> _PROBLEM TO SOLVE_:
Work through the data and report how many lines include the string "Ofek", giving the number alone.

> _MATERIAL SHOWN_:

=-=-=-=-=

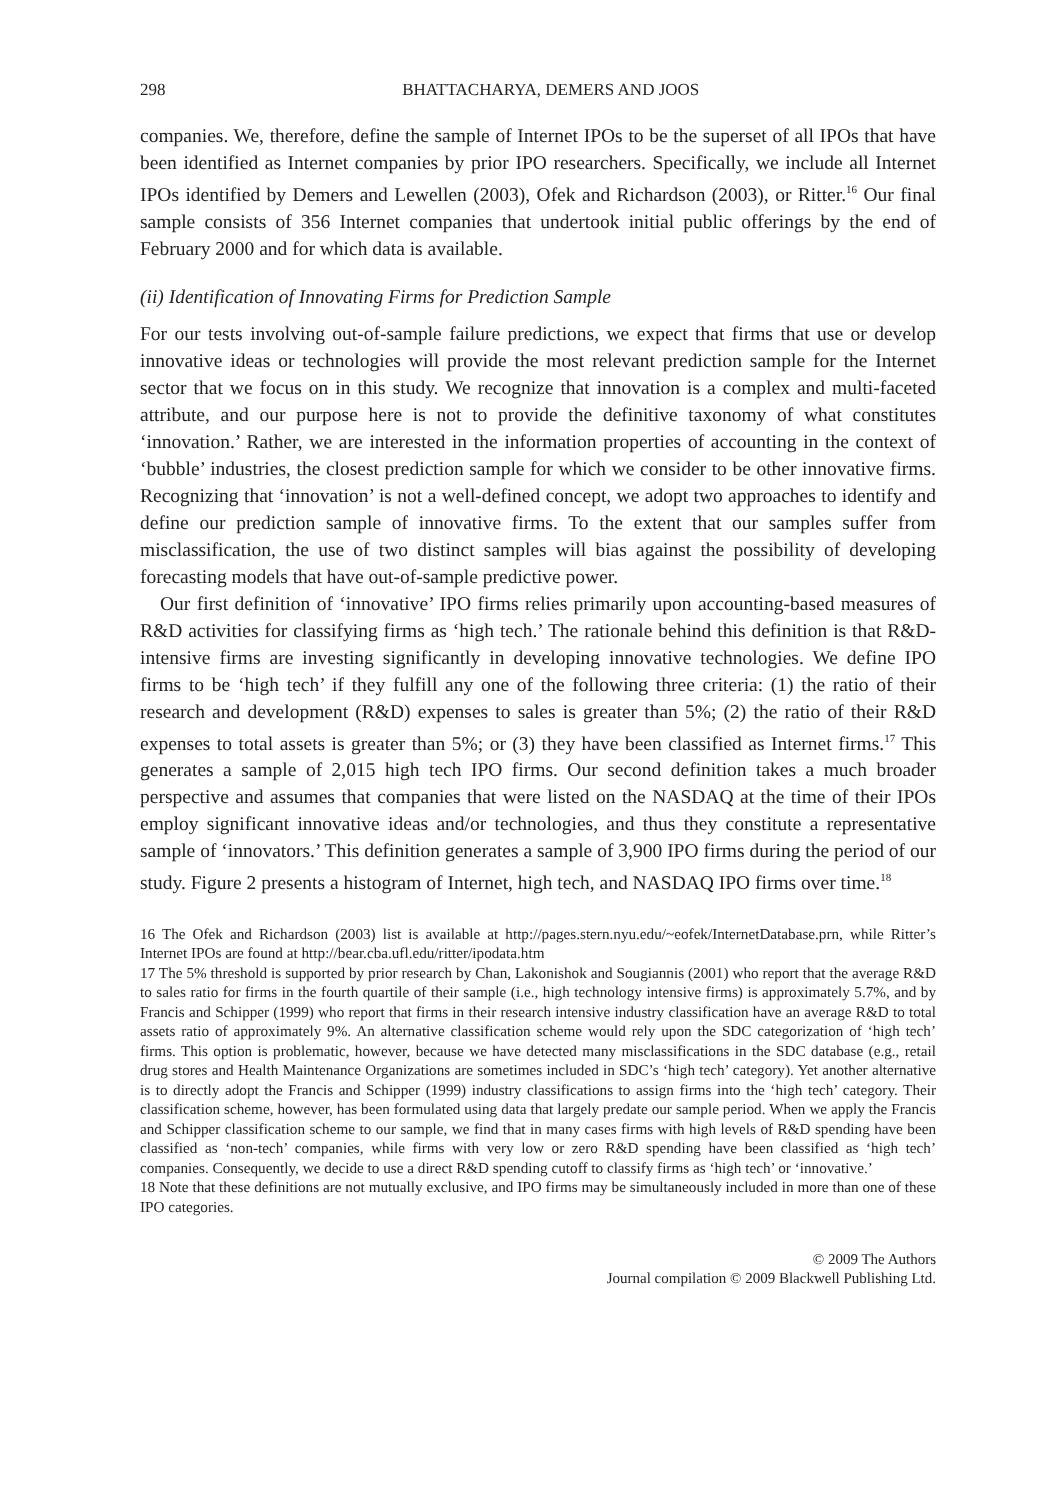298 BHATTACHARYA, DEMERS AND JOOS
companies. We, therefore, define the sample of Internet IPOs to be the superset of all IPOs that have been identified as Internet companies by prior IPO researchers. Specifically, we include all Internet IPOs identified by Demers and Lewellen (2003), Ofek and Richardson (2003), or Ritter.<sup>16</sup> Our final sample consists of 356 Internet companies that undertook initial public offerings by the end of February 2000 and for which data is available.
(ii) Identification of Innovating Firms for Prediction Sample
For our tests involving out-of-sample failure predictions, we expect that firms that use or develop innovative ideas or technologies will provide the most relevant prediction sample for the Internet sector that we focus on in this study. We recognize that innovation is a complex and multi-faceted attribute, and our purpose here is not to provide the definitive taxonomy of what constitutes ‘innovation.’ Rather, we are interested in the information properties of accounting in the context of ‘bubble’ industries, the closest prediction sample for which we consider to be other innovative firms. Recognizing that ‘innovation’ is not a well-defined concept, we adopt two approaches to identify and define our prediction sample of innovative firms. To the extent that our samples suffer from misclassification, the use of two distinct samples will bias against the possibility of developing forecasting models that have out-of-sample predictive power.
Our first definition of ‘innovative’ IPO firms relies primarily upon accounting-based measures of R&D activities for classifying firms as ‘high tech.’ The rationale behind this definition is that R&D-intensive firms are investing significantly in developing innovative technologies. We define IPO firms to be ‘high tech’ if they fulfill any one of the following three criteria: (1) the ratio of their research and development (R&D) expenses to sales is greater than 5%; (2) the ratio of their R&D expenses to total assets is greater than 5%; or (3) they have been classified as Internet firms.<sup>17</sup> This generates a sample of 2,015 high tech IPO firms. Our second definition takes a much broader perspective and assumes that companies that were listed on the NASDAQ at the time of their IPOs employ significant innovative ideas and/or technologies, and thus they constitute a representative sample of ‘innovators.’ This definition generates a sample of 3,900 IPO firms during the period of our study. Figure 2 presents a histogram of Internet, high tech, and NASDAQ IPO firms over time.<sup>18</sup>
16 The Ofek and Richardson (2003) list is available at http://pages.stern.nyu.edu/~eofek/InternetDatabase.prn, while Ritter’s Internet IPOs are found at http://bear.cba.ufl.edu/ritter/ipodata.htm
17 The 5% threshold is supported by prior research by Chan, Lakonishok and Sougiannis (2001) who report that the average R&D to sales ratio for firms in the fourth quartile of their sample (i.e., high technology intensive firms) is approximately 5.7%, and by Francis and Schipper (1999) who report that firms in their research intensive industry classification have an average R&D to total assets ratio of approximately 9%. An alternative classification scheme would rely upon the SDC categorization of ‘high tech’ firms. This option is problematic, however, because we have detected many misclassifications in the SDC database (e.g., retail drug stores and Health Maintenance Organizations are sometimes included in SDC’s ‘high tech’ category). Yet another alternative is to directly adopt the Francis and Schipper (1999) industry classifications to assign firms into the ‘high tech’ category. Their classification scheme, however, has been formulated using data that largely predate our sample period. When we apply the Francis and Schipper classification scheme to our sample, we find that in many cases firms with high levels of R&D spending have been classified as ‘non-tech’ companies, while firms with very low or zero R&D spending have been classified as ‘high tech’ companies. Consequently, we decide to use a direct R&D spending cutoff to classify firms as ‘high tech’ or ‘innovative.’
18 Note that these definitions are not mutually exclusive, and IPO firms may be simultaneously included in more than one of these IPO categories.
© 2009 The Authors
Journal compilation © 2009 Blackwell Publishing Ltd.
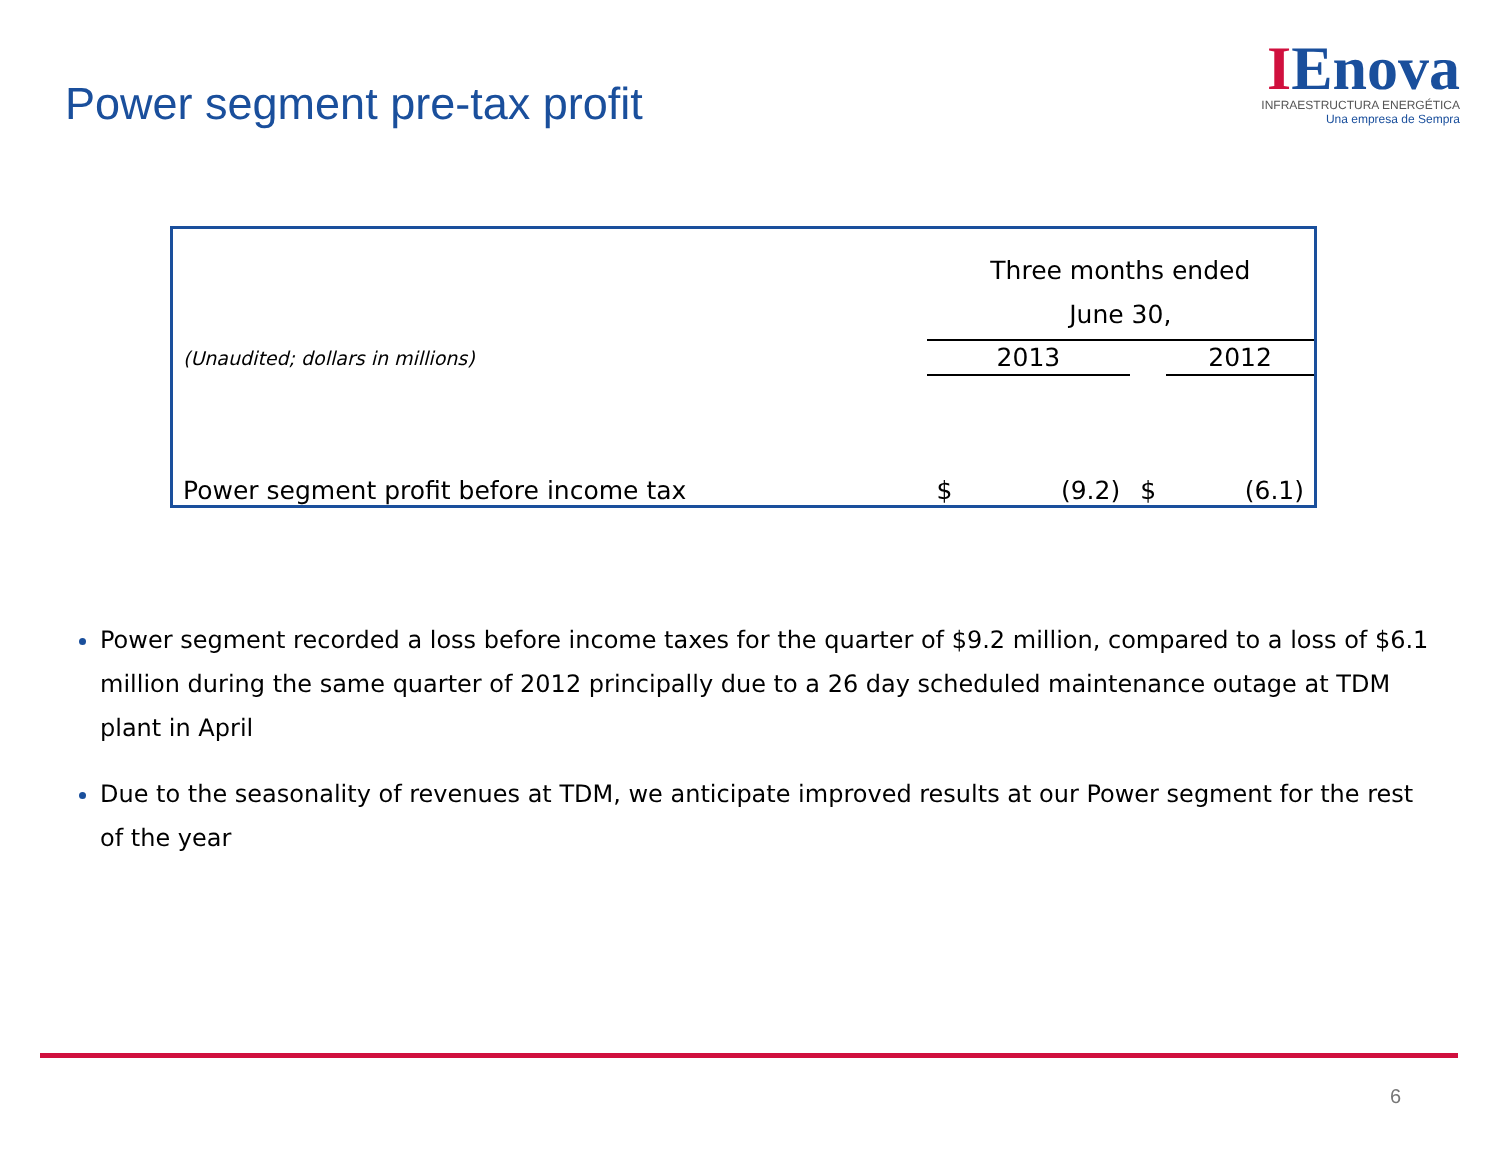Power segment pre-tax profit
IEnova
INFRAESTRUCTURA ENERGÉTICA
Una empresa de Sempra
| | Three months ended June 30, | | | |
| (Unaudited; dollars in millions) | 2013 | | | 2012 |
| Power segment profit before income tax | $ | (9.2) | $ | (6.1) |
Power segment recorded a loss before income taxes for the quarter of $9.2 million, compared to a loss of $6.1 million during the same quarter of 2012 principally due to a 26 day scheduled maintenance outage at TDM plant in April
Due to the seasonality of revenues at TDM, we anticipate improved results at our Power segment for the rest of the year
6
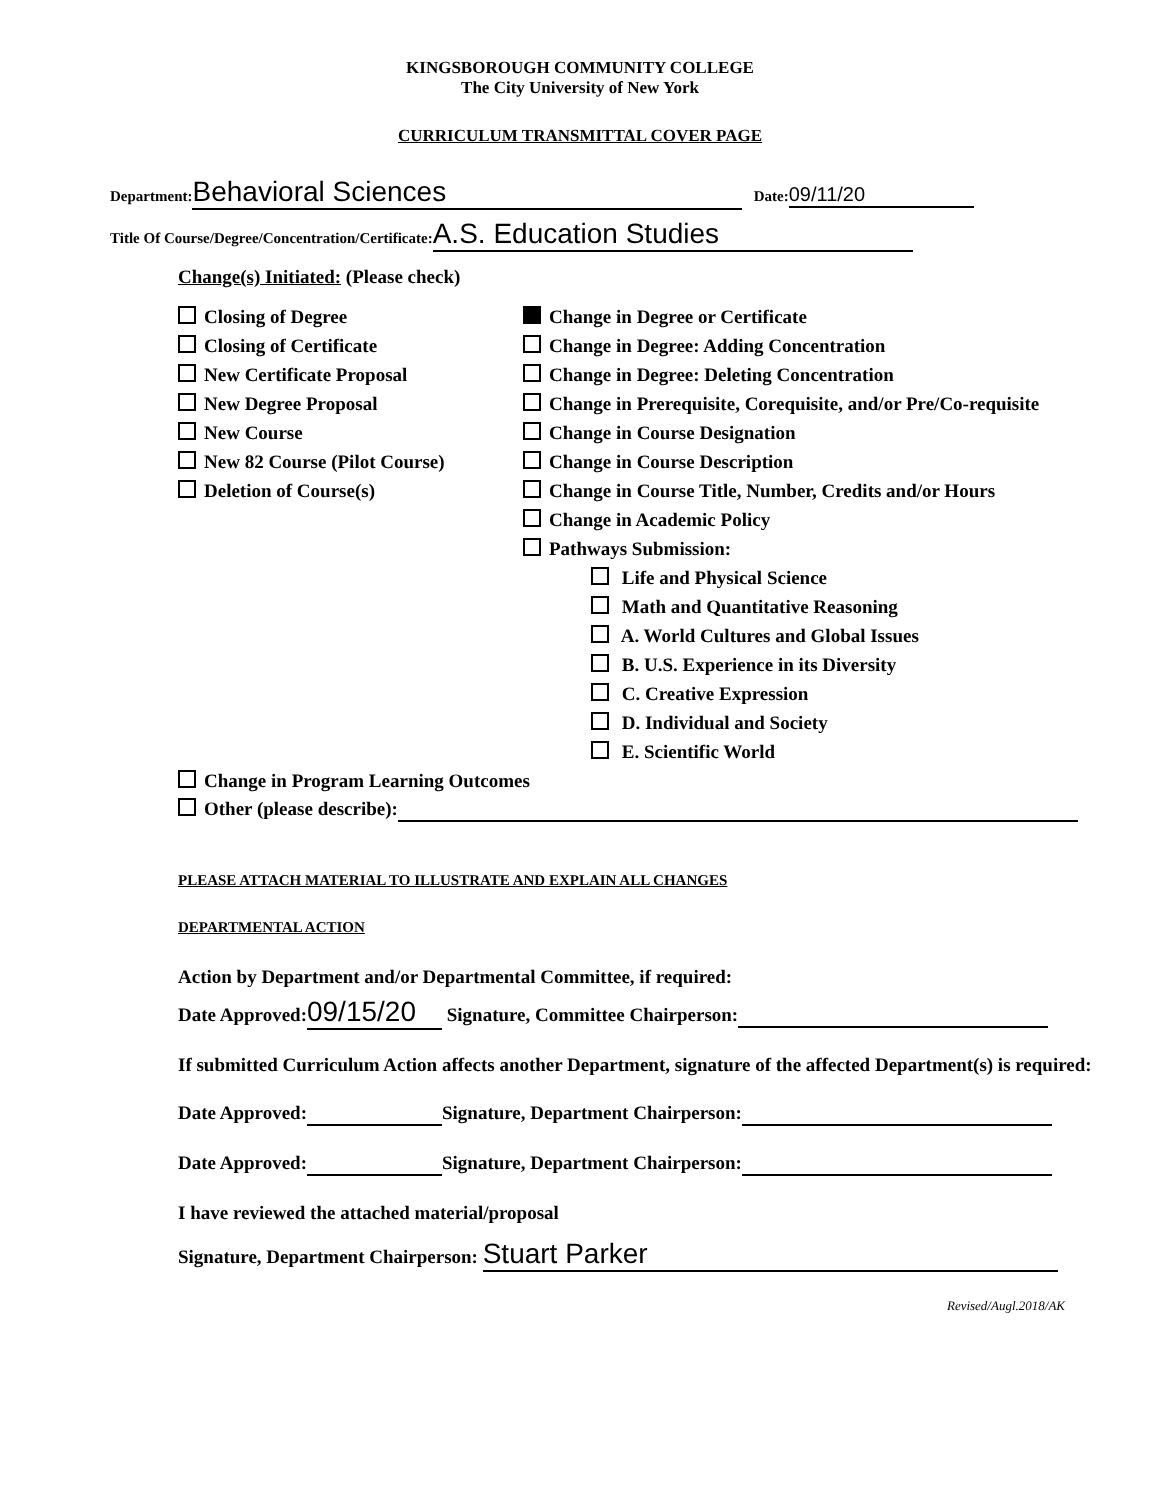KINGSBOROUGH COMMUNITY COLLEGE
The City University of New York
CURRICULUM TRANSMITTAL COVER PAGE
Department: Behavioral Sciences Date: 09/11/20
Title Of Course/Degree/Concentration/Certificate: A.S. Education Studies
Change(s) Initiated: (Please check)
Closing of Degree
Closing of Certificate
New Certificate Proposal
New Degree Proposal
New Course
New 82 Course (Pilot Course)
Deletion of Course(s)
Change in Degree or Certificate
Change in Degree: Adding Concentration
Change in Degree: Deleting Concentration
Change in Prerequisite, Corequisite, and/or Pre/Co-requisite
Change in Course Designation
Change in Course Description
Change in Course Title, Number, Credits and/or Hours
Change in Academic Policy
Pathways Submission:
Life and Physical Science
Math and Quantitative Reasoning
A. World Cultures and Global Issues
B. U.S. Experience in its Diversity
C. Creative Expression
D. Individual and Society
E. Scientific World
Change in Program Learning Outcomes
Other (please describe):
PLEASE ATTACH MATERIAL TO ILLUSTRATE AND EXPLAIN ALL CHANGES
DEPARTMENTAL ACTION
Action by Department and/or Departmental Committee, if required:
Date Approved: 09/15/20 Signature, Committee Chairperson:
If submitted Curriculum Action affects another Department, signature of the affected Department(s) is required:
Date Approved: Signature, Department Chairperson:
Date Approved: Signature, Department Chairperson:
I have reviewed the attached material/proposal
Signature, Department Chairperson: Stuart Parker
Revised/Augl.2018/AK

=-=-=-=-=

> _SOLUTION BELOW_:
2